*WHAT YOU HAVE TO DO*. Transcribe the lines of the items below word for word, starting with the line that contains "41: (147, 240)" and going on through the line that contains "59: (48, 41)", both included.

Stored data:
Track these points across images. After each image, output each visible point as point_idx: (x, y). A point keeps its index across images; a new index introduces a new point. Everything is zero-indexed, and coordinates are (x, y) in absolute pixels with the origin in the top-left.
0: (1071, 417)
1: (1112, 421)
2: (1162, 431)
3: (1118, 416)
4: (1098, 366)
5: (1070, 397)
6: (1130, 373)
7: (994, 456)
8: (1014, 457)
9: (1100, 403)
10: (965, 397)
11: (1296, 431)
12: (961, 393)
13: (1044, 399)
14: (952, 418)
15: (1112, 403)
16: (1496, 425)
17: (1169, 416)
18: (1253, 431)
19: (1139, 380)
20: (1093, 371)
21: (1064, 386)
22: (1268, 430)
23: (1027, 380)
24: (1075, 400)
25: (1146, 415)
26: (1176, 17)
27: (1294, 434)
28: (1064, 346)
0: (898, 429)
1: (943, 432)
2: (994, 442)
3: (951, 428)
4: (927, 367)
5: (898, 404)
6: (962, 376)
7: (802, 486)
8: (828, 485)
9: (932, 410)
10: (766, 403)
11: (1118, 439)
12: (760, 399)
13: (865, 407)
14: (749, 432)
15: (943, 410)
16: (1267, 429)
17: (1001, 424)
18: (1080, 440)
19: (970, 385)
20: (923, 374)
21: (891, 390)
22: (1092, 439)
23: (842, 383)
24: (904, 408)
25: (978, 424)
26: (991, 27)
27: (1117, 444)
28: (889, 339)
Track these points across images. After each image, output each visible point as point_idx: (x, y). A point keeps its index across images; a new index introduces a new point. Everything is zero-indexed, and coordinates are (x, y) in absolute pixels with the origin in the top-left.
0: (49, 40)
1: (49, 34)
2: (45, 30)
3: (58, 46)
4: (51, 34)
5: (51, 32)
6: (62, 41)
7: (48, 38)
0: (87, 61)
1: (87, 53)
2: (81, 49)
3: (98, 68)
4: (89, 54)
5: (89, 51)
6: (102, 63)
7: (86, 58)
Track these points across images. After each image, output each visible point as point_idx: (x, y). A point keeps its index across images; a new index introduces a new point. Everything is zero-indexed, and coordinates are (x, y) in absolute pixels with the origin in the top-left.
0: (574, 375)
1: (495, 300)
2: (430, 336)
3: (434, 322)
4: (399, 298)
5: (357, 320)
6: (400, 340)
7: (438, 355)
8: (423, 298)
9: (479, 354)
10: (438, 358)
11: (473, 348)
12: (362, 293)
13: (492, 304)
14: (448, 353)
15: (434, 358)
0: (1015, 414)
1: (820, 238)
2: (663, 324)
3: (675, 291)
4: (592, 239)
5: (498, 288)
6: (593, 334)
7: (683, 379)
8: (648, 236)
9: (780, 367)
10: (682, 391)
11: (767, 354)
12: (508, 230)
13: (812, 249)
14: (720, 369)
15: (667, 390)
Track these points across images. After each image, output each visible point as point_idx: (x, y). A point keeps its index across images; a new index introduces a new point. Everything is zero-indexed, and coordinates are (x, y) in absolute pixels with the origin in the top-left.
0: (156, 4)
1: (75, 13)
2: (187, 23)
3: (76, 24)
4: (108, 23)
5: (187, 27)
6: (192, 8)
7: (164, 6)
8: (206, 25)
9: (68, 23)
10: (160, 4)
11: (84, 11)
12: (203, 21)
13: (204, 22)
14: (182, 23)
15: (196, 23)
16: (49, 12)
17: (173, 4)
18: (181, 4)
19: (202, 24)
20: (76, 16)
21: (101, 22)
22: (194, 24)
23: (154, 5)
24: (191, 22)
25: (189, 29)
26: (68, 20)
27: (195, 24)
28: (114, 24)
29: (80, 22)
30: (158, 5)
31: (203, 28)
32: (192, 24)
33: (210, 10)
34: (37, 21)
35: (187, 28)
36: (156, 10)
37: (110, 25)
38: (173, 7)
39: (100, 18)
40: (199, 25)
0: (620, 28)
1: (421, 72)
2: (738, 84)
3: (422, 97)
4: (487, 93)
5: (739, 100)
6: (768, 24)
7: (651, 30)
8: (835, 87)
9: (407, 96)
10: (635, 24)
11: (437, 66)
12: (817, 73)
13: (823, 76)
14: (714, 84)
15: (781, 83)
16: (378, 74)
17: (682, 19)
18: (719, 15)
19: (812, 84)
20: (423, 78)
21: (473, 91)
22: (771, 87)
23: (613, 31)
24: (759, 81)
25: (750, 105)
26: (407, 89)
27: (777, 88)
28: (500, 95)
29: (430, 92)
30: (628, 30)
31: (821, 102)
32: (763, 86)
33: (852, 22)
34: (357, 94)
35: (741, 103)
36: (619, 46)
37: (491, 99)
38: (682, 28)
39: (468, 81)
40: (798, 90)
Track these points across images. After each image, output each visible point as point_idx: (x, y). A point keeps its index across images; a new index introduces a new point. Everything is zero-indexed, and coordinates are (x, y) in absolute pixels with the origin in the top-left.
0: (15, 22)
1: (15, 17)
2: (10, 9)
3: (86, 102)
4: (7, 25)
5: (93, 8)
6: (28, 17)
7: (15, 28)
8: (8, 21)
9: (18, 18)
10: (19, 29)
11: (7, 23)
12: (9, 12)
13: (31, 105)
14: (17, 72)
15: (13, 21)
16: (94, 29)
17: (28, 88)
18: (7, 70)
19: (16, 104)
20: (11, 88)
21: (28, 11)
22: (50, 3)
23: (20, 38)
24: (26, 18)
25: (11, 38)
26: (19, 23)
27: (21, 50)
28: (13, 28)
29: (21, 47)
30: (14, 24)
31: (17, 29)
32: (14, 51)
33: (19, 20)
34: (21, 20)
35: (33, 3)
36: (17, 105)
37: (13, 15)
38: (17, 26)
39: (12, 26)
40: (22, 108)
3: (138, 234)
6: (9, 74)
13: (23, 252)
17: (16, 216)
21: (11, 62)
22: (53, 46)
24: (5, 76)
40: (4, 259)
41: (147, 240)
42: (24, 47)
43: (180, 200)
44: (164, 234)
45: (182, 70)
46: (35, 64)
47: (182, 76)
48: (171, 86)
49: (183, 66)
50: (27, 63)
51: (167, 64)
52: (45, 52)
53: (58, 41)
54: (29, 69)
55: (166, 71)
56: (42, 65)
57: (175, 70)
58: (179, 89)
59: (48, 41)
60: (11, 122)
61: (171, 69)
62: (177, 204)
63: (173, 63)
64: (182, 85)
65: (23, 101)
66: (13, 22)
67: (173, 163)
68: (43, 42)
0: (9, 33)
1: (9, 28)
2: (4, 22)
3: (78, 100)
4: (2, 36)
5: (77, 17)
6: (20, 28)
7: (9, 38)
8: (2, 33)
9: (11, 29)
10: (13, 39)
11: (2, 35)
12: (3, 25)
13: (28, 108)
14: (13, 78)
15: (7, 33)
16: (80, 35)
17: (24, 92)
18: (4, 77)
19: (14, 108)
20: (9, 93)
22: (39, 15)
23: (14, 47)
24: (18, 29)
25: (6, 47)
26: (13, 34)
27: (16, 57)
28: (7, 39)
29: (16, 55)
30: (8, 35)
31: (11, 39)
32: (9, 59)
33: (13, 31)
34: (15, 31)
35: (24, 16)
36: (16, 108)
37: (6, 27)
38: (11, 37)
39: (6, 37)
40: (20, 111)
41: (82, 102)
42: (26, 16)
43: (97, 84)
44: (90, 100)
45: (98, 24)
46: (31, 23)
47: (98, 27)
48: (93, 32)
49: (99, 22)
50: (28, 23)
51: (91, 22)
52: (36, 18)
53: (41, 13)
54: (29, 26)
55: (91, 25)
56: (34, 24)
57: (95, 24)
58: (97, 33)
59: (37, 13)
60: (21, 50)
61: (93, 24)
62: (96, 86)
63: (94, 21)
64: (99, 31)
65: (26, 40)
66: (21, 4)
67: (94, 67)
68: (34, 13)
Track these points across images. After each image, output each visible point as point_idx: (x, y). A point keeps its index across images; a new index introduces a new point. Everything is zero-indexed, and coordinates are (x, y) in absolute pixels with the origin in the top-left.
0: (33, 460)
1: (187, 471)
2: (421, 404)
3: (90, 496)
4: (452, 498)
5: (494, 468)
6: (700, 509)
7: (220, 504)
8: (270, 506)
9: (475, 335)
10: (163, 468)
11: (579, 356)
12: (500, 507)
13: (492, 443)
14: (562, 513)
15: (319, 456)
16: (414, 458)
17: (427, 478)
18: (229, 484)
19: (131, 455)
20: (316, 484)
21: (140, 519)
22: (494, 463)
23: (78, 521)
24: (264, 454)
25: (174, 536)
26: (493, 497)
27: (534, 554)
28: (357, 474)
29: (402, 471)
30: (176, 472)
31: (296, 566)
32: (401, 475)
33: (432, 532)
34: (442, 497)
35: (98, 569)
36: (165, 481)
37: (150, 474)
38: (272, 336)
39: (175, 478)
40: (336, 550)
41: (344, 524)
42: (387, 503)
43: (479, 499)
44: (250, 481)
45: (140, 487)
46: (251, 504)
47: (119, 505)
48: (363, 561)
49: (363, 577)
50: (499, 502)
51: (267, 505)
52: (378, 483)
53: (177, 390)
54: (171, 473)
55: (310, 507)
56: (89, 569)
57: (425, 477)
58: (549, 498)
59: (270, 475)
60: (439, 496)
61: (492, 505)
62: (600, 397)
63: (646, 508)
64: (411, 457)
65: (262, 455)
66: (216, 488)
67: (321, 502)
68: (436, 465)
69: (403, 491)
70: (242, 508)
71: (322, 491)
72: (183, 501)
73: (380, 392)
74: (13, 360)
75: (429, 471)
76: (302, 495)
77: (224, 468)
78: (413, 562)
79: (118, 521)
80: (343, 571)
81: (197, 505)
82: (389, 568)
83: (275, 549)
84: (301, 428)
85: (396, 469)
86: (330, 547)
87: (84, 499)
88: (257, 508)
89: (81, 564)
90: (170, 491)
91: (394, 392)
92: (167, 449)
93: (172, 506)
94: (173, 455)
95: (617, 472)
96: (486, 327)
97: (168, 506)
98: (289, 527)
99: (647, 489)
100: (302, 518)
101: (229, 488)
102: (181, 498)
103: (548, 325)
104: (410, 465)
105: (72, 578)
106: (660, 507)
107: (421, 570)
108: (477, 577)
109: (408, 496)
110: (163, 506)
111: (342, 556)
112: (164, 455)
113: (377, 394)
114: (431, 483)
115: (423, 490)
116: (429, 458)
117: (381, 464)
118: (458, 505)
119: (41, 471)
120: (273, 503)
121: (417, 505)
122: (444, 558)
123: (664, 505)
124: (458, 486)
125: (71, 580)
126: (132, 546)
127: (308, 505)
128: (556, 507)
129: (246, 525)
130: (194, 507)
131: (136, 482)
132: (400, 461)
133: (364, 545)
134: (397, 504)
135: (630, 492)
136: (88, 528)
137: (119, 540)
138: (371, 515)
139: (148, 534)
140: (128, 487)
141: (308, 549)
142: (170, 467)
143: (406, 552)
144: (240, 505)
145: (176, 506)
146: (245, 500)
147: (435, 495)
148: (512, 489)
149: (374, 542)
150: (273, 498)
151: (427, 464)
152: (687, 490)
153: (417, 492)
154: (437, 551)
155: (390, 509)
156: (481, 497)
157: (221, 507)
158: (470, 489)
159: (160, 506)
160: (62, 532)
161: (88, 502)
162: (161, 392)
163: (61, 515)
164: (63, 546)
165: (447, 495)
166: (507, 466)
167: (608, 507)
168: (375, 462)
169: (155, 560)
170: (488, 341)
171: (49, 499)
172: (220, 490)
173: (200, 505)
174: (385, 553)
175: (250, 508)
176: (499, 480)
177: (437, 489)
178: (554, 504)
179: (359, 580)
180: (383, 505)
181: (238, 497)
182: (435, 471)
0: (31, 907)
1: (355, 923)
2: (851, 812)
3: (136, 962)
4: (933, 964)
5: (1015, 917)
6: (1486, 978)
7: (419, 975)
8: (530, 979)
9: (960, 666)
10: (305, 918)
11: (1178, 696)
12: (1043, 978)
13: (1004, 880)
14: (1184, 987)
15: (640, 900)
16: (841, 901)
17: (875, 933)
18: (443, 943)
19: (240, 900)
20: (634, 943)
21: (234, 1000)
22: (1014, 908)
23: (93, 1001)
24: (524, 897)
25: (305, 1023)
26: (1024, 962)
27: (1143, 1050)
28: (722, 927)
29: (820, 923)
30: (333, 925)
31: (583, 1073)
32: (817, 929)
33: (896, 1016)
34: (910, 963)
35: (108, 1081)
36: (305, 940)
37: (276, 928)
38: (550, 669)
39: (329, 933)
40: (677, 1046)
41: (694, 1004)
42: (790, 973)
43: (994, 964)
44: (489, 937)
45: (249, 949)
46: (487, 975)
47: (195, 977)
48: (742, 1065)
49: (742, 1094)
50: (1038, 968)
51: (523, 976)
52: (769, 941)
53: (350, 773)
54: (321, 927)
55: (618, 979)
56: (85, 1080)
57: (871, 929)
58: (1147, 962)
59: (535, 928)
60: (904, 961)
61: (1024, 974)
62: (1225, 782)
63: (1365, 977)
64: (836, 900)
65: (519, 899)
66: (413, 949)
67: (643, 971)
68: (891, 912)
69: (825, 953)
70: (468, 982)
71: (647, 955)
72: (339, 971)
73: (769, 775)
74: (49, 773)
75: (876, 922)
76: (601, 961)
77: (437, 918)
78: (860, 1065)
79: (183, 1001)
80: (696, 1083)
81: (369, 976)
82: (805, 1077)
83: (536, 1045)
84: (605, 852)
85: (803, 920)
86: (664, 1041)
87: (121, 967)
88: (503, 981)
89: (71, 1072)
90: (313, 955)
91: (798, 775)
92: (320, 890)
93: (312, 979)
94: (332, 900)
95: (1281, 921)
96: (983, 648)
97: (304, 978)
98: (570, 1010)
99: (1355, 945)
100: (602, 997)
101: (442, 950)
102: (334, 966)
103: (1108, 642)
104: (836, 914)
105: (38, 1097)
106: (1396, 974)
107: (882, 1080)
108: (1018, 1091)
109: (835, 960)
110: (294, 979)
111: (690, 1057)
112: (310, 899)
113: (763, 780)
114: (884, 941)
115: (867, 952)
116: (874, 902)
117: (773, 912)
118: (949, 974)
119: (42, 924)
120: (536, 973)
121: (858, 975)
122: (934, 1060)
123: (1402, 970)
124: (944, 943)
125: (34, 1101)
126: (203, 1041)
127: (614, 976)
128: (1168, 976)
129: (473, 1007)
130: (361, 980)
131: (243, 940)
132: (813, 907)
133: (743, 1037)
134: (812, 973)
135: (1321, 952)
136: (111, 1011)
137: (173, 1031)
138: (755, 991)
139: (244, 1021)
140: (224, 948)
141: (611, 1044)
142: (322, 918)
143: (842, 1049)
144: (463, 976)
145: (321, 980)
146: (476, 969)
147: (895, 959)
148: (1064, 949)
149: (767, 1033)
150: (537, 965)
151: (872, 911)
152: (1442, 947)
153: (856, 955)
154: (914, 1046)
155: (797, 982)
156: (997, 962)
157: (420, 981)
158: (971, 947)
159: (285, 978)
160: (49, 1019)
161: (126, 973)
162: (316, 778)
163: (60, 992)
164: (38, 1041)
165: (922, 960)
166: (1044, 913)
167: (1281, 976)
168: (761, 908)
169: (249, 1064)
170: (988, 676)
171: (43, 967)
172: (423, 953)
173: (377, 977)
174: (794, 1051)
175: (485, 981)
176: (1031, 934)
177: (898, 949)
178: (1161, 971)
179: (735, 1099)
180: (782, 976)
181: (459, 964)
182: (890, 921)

*RESPONSE*.
41: (147, 240)
42: (24, 47)
43: (180, 200)
44: (164, 234)
45: (182, 70)
46: (35, 64)
47: (182, 76)
48: (171, 86)
49: (183, 66)
50: (27, 63)
51: (167, 64)
52: (45, 52)
53: (58, 41)
54: (29, 69)
55: (166, 71)
56: (42, 65)
57: (175, 70)
58: (179, 89)
59: (48, 41)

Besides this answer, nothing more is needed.